Le terroriste noir : un récit de guerre qui ne passionne guère
Je n’ai pas apprécié le terroriste noir de Tierno Monénembo, le style et la narration étant principalement en cause. Tout d’abord, il est parfois difficile de déterminer de quel personnage il est question, puisque les pronoms personnels sont souvent employés et que les noms sont peu répétés. Un chapitre commence, par exemple, par un « Il » désignant Addi Bâ, qui n’apparaît pas dans le chapitre précédent. Il s’agit probablement d’un effet de style destiné à mettre l’emphase sur le personnage principal : le « il » en début de chapitre ne pouvant désigner que lui, j’ai cependant trouvé cette technique maladroite et le passage soudain d’un sujet à un autre donne l’impression que la pensée de l’écrivain est quelque peu confuse.
Il en va de même pour la narration faite par une octogénaire dénommée Germaine Tergoresse, habitante de Romaincourt qui retrace le parcours d’Addi Bâ pour son neveu. Cette narratrice n’est donc pas censée être omnisciente, elle raconte cependant chaque scène comme si elle y était, bien que ce ne soit pas toujours le cas. Quelques scènes ont Germaine ou Etienne, un de ses amis, pour témoin. Certaines d’entre elles sont néanmoins décrites en détail alors qu’aucun des compères n’était présent et suggèrent un changement de point de vue narratif, ce qui me parait peu vraisemblable puisque Germaine apostrophe souvent le neveu d’Addi Bâ au cours de son récit en disant ‘monsieur’ ou ‘votre oncle’. De plus, ce choix narratif est peu propice à la description des sentiments des personnages, ce qu’aurait permis le point de vue omniscient ou, au moins pour les sentiments du personnage principal, le point de vue interne. Celui de Germaine est, à mon avis, peu intéressant puisque son rôle dans l’action est loin d’être primordial et qu’elle nous confie donc rarement ses ressentis sur les événements.

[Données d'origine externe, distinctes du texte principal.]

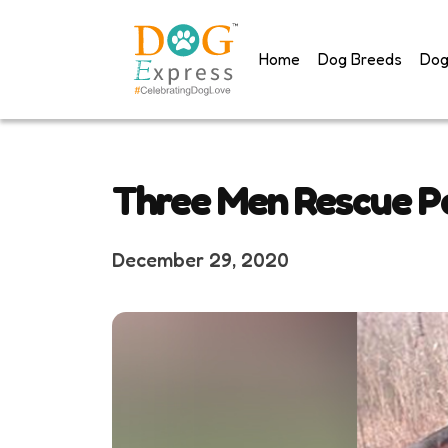
Skip
to
Home
Dog Breeds
Dog
content
Three Men Rescue Pe
December 29, 2020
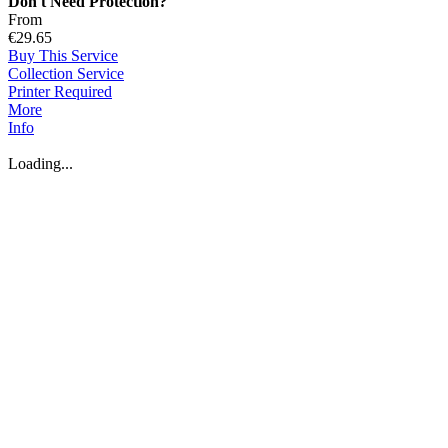
Don't Need Protection?
From
€29.65
Buy This Service
Collection Service
Printer Required
More
Info
Loading...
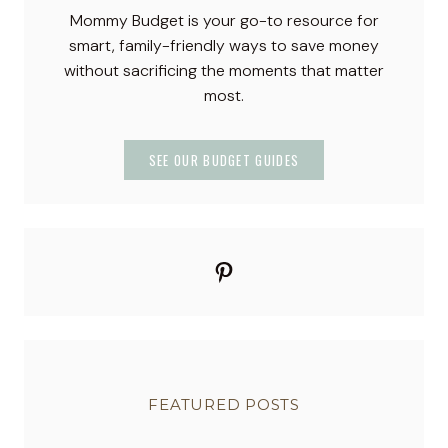
c
Mommy Budget is your go-to resource for
k
smart, family-friendly ways to save money
t
without sacrificing the moments that matter
a
most.
i
l
:
SEE OUR BUDGET GUIDES
E
a
s
y
Pinterest
,
C
r
e
a
m
FEATURED POSTS
y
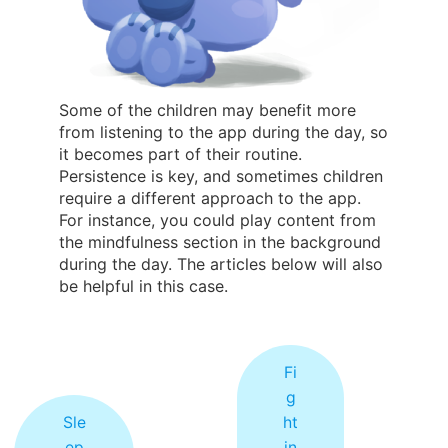
Some of the children may benefit more
from listening to the app during the day, so
it becomes part of their routine.
Persistence is key, and sometimes children
require a different approach to the app.
For instance, you could play content from
the mindfulness section in the background
during the day. The articles below will also
be helpful in this case.
Fi
g
Sle
ht
ep
in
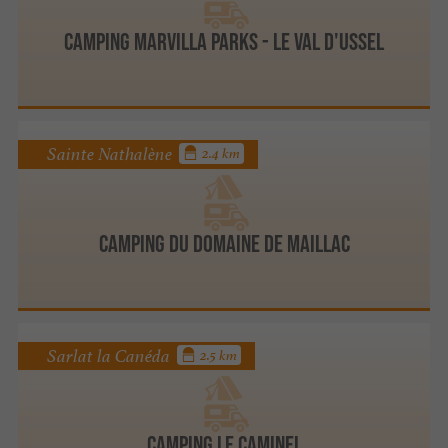
Camping Marvilla Parks - Le Val d'Ussel
Sainte Nathalène
2.4 km
Camping du Domaine de Maillac
Sarlat la Canéda
2.5 km
Camping Le Caminel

La trame ne m’a guère plus emballée, les actions sont très répétitives : Addi Bâ se cache dans la forêt, il se cache dans un appartement de fonction, il rend visite aux Tergoresse, il rend visite aux Valdenaire, il ne veut pas enlever son uniforme, il fait du vélo dans les champs, les villageois de Romaincourt sont méfiants à son égard, le seul 'nègre' qu'ils aient jamais vu. Nombre des faits relatés sont d’ailleurs très prosaïques : l’alimentation du héros est, en effet, un sujet qui revient souvent, bien qu’il soit peu passionnant. Un peu de changement est le bienvenu lorsqu’entre en jeu la Résistance, mais il est toujours question des faits et non de la psychologie des personnages.
Malgré tout, j’ai été touchée par le sort du héros et par la dernière phrase du roman, ce qui n’aura malheureusement pas suffi à celui-ci pour remonter dans mon estime. Ce récit aurait pu être plus émouvant et captivant s’il avait été un peu plus romancé ; cependant, l’auteur voulait peut-être rester fidèle à la vie d’Addi Bâ et a donc préféré ne pas y introduire sa propre interprétation, explication plausible puisque son œuvre relate une histoire vraie. Son roman biographique ne m’aura pas conquise, car il ne m’a pas passionnée en se préoccupant davantage de la vie militaire du héros que de l’homme qui se cachait derrière l’uniforme.